=== Provided passage ===
==================================================

Don't think of MVs yet, just your datasources and the rules you learned [here](https://www.tinybird.co/guide/best-practices-faster-sql-queries)
> you can see a result of the first three steps in the `fist-draft` [branch](https://github.com/tinybirdco/thinking-in-tinybird/tree/first-draft) of this repo.
## Refactor your data sources
Based on the queries you will do and focused on reducing the amount of scanned data, edit your data source column types and indexes.
> you can check more details about all things to take into account in the `refactor-datasources` [branch](https://github.com/tinybirdco/thinking-in-tinybird/tree/refactor-datasources) of this repo.
[Sneak peek](https://ui.us-east.tinybird.co/snapshot/b59d6076f9a747f5898a7916c3ce1767) of the improvements
## Extra tips
The join of our pipe is OK because the companies data source only has 5 rows, but for JOINs with larger data sources, using subqueries reduce a lot the memory footprint. See this [example](https://ui.tinybird.co/snapshot/10e0ab7dcb8e4925bc63a3d46a0eebc2) taken from the Typeform [blogpost](https://www.tinybird.co/blog-posts/typeform-utm-realtime-analytics).
Sometimes your pipes constantly run an aggregtion that scans many rows, or you need several steps to transform the data model into something useful. If that's the case, check [materialized views](https://www.tinybird.co/guide/materialized-views), a feature that let's you transform data at ingestion time and incrementally refresh the view.

==================================================

=== Record excerpts ===
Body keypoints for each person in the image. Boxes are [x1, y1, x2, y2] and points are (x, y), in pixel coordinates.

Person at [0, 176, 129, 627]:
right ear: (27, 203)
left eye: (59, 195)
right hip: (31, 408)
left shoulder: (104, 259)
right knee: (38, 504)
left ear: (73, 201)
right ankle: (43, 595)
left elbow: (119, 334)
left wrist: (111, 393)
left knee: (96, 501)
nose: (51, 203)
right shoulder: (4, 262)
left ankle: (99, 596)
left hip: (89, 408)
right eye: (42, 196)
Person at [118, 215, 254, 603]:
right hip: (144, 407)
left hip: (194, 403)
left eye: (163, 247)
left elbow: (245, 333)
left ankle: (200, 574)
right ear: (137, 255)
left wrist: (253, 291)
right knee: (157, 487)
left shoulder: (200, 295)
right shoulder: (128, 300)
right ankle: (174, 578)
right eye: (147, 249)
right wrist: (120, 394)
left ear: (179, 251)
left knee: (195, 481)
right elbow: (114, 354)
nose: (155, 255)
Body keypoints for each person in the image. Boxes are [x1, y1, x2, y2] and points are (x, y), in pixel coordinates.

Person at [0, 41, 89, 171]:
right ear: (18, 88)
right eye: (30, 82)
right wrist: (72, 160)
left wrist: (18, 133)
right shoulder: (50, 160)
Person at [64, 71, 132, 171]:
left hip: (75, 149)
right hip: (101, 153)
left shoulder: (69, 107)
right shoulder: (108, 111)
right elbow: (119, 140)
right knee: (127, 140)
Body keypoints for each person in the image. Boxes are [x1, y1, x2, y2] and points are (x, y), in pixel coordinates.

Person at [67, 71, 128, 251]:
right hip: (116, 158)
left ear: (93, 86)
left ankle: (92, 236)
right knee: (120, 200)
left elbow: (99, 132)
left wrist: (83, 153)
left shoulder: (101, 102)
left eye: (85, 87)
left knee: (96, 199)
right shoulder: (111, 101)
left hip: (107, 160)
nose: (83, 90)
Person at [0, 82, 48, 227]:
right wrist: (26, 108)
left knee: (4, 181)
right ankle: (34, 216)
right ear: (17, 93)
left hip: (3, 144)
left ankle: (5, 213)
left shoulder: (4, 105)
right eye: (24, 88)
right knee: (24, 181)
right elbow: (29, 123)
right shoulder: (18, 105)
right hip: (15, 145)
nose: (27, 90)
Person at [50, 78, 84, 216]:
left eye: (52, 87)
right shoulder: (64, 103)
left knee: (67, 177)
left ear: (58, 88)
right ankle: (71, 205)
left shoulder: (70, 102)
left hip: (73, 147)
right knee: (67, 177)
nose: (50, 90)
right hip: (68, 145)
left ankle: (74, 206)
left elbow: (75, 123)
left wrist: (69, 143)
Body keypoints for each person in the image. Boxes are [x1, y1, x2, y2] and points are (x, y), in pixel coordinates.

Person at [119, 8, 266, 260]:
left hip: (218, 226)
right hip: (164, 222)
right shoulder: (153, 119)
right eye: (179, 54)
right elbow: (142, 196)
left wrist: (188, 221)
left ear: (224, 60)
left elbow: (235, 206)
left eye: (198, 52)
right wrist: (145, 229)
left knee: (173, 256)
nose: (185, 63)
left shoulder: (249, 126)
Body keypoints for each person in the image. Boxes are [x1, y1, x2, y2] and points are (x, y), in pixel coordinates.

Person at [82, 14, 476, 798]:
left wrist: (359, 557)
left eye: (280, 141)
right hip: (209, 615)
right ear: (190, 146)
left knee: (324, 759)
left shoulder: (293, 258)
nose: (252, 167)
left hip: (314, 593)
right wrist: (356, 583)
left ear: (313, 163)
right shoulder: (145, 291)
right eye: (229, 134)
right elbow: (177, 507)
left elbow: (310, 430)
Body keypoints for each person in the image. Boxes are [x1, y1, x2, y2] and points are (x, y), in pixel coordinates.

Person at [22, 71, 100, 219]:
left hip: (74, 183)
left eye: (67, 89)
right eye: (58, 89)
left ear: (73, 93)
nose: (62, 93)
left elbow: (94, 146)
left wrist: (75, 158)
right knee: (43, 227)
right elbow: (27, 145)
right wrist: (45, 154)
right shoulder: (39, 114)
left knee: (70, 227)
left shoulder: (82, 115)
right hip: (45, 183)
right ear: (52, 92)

==================================================

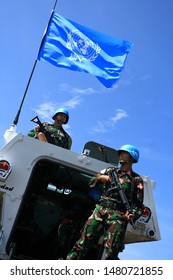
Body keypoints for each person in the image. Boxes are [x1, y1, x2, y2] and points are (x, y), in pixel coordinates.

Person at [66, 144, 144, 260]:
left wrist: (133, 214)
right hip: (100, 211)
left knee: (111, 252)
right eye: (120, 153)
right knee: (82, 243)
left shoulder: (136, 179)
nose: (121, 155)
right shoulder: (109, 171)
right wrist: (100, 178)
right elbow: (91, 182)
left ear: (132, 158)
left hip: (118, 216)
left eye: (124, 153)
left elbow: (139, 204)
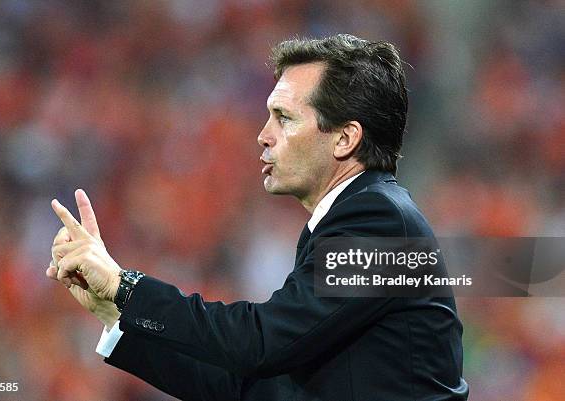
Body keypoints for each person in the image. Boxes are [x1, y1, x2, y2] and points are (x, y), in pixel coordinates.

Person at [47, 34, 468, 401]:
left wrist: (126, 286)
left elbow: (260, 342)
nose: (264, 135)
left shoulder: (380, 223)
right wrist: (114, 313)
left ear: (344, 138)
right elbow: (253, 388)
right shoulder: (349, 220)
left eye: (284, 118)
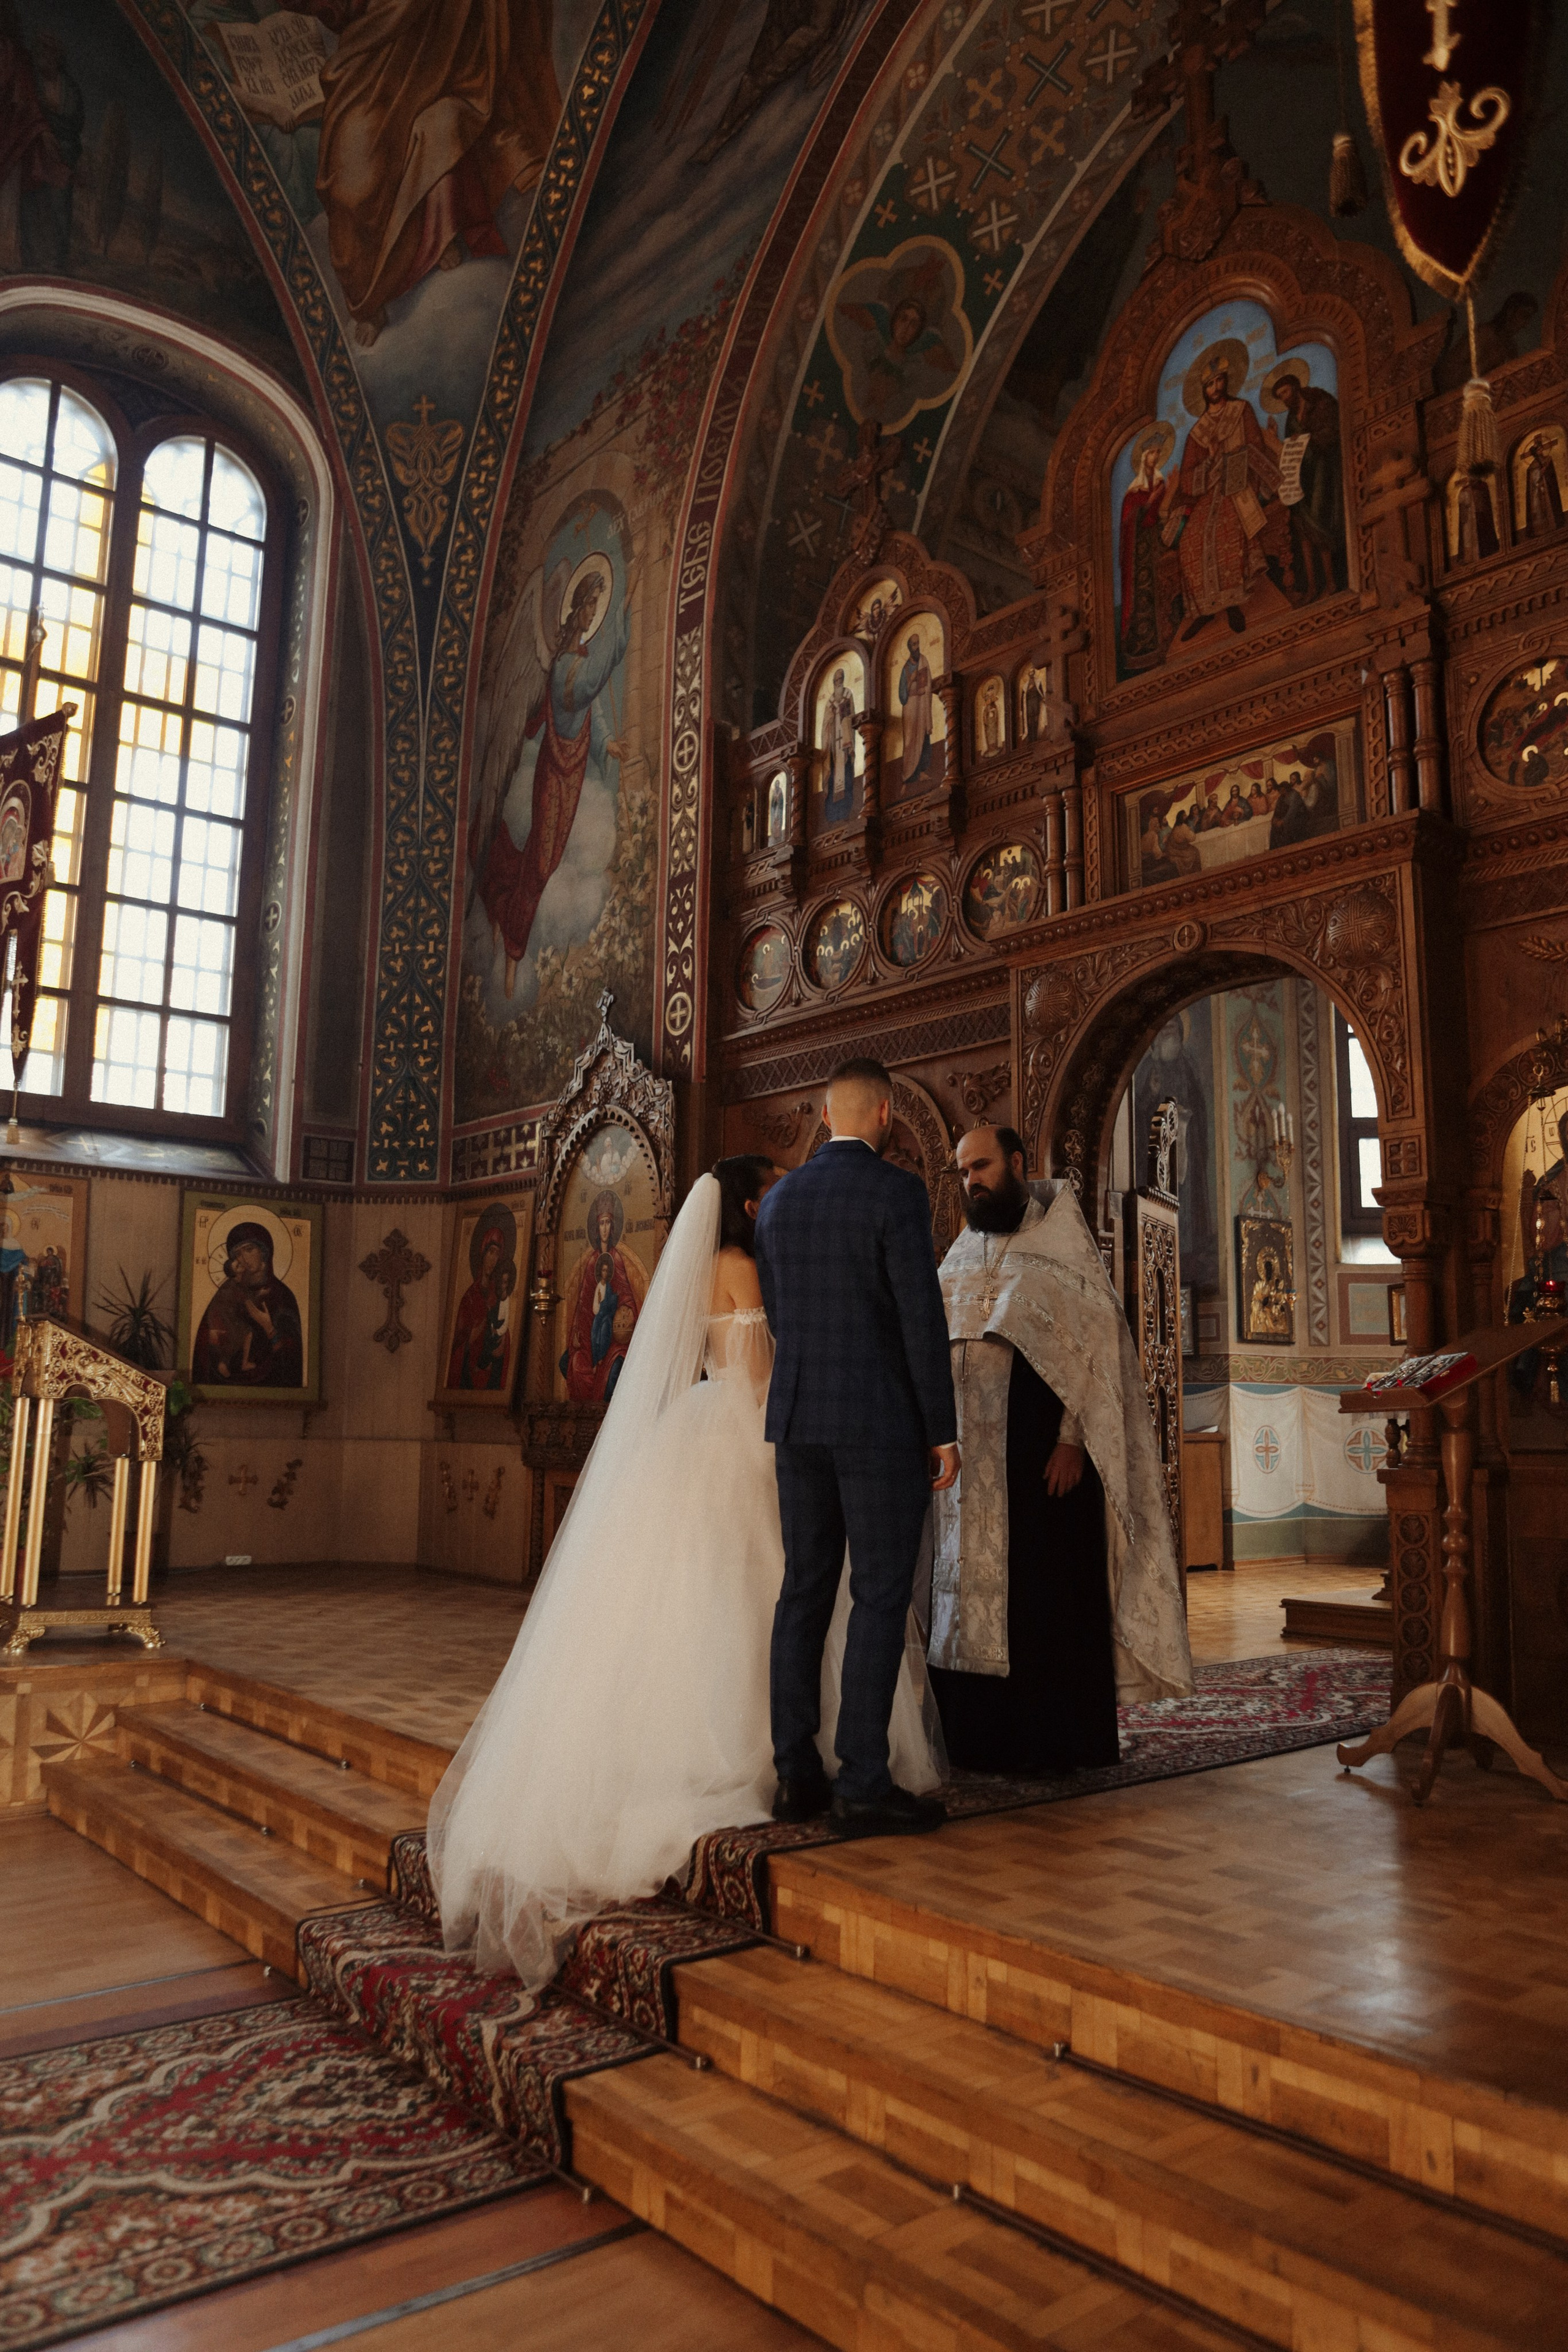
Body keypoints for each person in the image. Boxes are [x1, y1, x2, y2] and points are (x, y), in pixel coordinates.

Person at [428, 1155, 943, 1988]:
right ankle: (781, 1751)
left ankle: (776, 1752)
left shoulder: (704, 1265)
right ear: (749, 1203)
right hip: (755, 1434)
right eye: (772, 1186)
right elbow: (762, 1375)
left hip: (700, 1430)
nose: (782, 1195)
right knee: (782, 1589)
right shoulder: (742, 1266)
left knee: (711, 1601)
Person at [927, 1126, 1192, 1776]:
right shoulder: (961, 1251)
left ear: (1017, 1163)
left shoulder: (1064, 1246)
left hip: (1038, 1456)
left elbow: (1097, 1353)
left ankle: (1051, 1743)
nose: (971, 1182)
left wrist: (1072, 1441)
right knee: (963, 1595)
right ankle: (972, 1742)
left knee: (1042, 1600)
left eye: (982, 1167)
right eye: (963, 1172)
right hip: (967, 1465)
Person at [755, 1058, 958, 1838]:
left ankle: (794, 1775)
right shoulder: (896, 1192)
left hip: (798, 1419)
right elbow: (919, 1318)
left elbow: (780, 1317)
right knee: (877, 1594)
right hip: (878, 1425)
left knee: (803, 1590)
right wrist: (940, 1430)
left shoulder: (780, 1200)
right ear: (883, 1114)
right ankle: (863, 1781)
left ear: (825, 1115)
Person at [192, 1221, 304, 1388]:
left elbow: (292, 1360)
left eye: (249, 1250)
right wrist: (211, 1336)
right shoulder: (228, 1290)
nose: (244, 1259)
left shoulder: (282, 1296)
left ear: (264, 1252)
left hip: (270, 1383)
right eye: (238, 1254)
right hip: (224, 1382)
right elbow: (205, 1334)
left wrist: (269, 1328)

==================================================

=== Requirement ===
Print the stretch of the Tinybird refactoring text from "Sometimes your pipes" through "refresh the view.". Rely only on the Tinybird refactoring text and leave the material aside.

=== Solution to this task ===
Sometimes your pipes constantly run an aggregtion that scans many rows, or you need several steps to transform the data model into something useful. If that's the case, check [materialized views](https://www.tinybird.co/guide/materialized-views), a feature that let's you transform data at ingestion time and incrementally refresh the view.